◆ TASKS FOR THIS EXERCISE ◆
1 - In the forum post on debugging with o3, what does the author's first message to the model build up?
2 - Extend the forum post on debugging with o3 from its final sentence.
*** EXERCISE PASSAGE
Good points. I suspect that o3 is able to reason more deeply about different paths through a codebase than earlier models, though, which might make it better at this kind of work in particular.
I was blown away by some debugging results I got from o3 early on and have been using it heavily since. The early results that caught my attention were from a couple cases where it tracked down some problematic cause through several indirect layers of effects in a way where you'd typically be tediously tracing step-by-step through a debugger. I think whatever's behind this capability has some overlap with really solid work it'll do in abstract system design, particularly in having it think through distant implications of design choices.
The main trick is in how you build up it's context for the problem. What I do is think of it like a colleague I'm trying to explain the bug to: the overall structure is conversational, but I interleave both relevant source chunks and detailed/complete observational info from what I've observed about anomalous program behavior. I typically will send a first message building up context about the program/source, and then build up the narrative context for particular bug in second message. This sets it up with basically perfect context to infer the problem, and sets you up for easy reuse: you can back up, clear that second message and ask something else, reusing detailed program context given by the first message.
Using it on the architectural side you can follow a similar procedure but instead of describing a bug you're describing architectural revisions you've gone through, what your experience with each was, what your objectives with a potential refactor are, where your thinking's at as far as candidate reformulations, and so on. Then finish with a question that doesn't overly constrain the model; you might retry from that conversation/context point with a few variants, e.g.: "what are your thoughts on all this?" or "can you think of better primitives to express the system through?"
I think there are two key points to doing this effectively:
1) Give it full, detailed context with nothing superfluous, and express it within the narrative of your real world situation.
2) Be careful not to "over-prescribe" what it says back to you. They are very "genie-like" where it'll often give exactly what you ask for in a rather literal sense, in incredibly dumb-seeming ways if you're not careful.
******
*** DATASET ENTRIES
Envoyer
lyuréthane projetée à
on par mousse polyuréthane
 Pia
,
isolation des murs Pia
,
******
*** DATASET ENTRIES
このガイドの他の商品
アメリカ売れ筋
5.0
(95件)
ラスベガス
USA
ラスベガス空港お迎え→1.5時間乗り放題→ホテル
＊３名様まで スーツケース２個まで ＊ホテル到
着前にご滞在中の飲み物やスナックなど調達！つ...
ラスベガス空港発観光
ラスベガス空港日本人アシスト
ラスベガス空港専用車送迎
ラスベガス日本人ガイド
******
◆ ANSWERS TO THIS EXERCISE ◆
1 - It builds up context about the program and its source.

2 -
In the context of LLMs, what do you mean by "reason"? What does reasoning look like in LLMs and how do you recognize it, and more importantly, how do you invoke it? I haven't had much success in getting LLMs to solve, well, basically any problem that involves logic.
Chain of thought at least introduces some skepticism, but that's not exactly reasoning. It makes me wonder what people refer to when they say "reason".
As best as I have understood, the LLMs output is directly related to the state of the network as a result of the context. Thinking is the way we use intermediate predictions to help steer the network toward a what is expected to be a better result through learned patterns. Reasoning are strategies for shaping that process to produce even more accurate output, generally having a cumulative effect on the accuracy of predictions.
It doesn’t? Reasoning is not an analysis; it is the application of learned patterns for a given set of parameters that results in higher accuracy.
Permit my likely inaccurate illustration:
You’re pretty sure 2 + 2 is 4, but there are several questions you could ask: are any of the numbers negative, are they decimals, were any numbers left out? Most of those questions are things you’ve learned to ask automatically, without thinking about it, because you know they’re important. But because the answer matters, you check your work by writing out the equation. Then, maybe you verify it with more math; 4 ÷ 2 = 2. Now you’re more confident the answer is right.
An LLM doesn’t understand math per se. If you type “2 + 2 =”, the model isn’t doing math… it’s predicting that “4” is the next most likely token based on patterns in its training data.
“Thinking” in an LLM is like the model shifting mode and it starts generating a list of question-and-answer pairs. These are again the next most likely tokens based on the whole context so far. “Reasoning” is above that: a controlling pattern that steers those question-and-answer sequences, injecting logic to help guide the model toward a hopefully more correct next token.
Very likely. Larger context is significantly beneficial to the LLMs when they can maintain attention, which was part of my point. Imagine being able to hold the word for word text of your required reading book while you are taking a test, while older models were more like a couple chapters worth of text. Two years ago.